Many factors have contributed to the progress that Ontario has made to date, including strong leadership at all levels of the health care system; effective collaboration between key stakeholders; a clear commitment to standardisation based on psychometrically sound data and the establishment of an infrastructure to capture, compile and report on the gathered data. This is not to say that these implementation efforts have been free of challenges, setbacks or frustrations. Among the most important lessons from the Ontario experience are

  • The introduction of any standardised instrument is a major perturbation to the health care system that requires appropriate resources and effective change management processes;

  • The availability of computerised information systems is a prerequisite to successful implementation;

  • Education of clinicians, managers and policy-makers in the use of these instruments and the data they yield must be provided on an on-going basis;

  • Feedback is critical for all stakeholders.
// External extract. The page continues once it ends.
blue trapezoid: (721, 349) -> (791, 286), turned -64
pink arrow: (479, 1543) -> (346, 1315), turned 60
The data must be used to inform decision making at all levels of the health care system and

  • Although the data can be used for many purposes, there must be a clear emphasis on their clinical applications to sustain their use in daily care provision.
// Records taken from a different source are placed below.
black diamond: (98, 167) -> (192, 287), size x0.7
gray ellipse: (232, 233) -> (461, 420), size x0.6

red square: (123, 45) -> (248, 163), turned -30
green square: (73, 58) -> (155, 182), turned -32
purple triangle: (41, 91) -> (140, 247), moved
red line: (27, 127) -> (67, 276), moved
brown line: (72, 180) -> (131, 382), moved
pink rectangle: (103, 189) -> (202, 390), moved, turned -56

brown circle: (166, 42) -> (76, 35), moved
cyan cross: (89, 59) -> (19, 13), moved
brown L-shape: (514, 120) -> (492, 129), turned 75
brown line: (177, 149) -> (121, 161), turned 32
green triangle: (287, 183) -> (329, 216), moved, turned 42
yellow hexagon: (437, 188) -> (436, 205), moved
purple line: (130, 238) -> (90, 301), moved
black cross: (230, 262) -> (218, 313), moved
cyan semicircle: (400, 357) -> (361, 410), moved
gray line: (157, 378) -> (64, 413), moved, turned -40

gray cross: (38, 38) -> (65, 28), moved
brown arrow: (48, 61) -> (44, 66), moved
Like any change process, the introduction of interRAI instruments has different challenges and opportunities at different stages of implementation. The early stages of implementation are characterised by the need to address issues like resistance to change, unfamiliarity with new assessment procedures and clinical terminology, limited computer literacy, introduction of data submission standards and reorganisation of business processes to eliminate redundant or unnecessary documentation. However, to realise the full potential of an integrated health information system, new challenges emerge after implementation within individual sectors. The promise of such a system comes not only from good assessment practices within individual health care sectors but from the effective exchange and utilisation of information between sectors collaborating in providing care to frail elderly people as their strengths, preferences and needs change over time.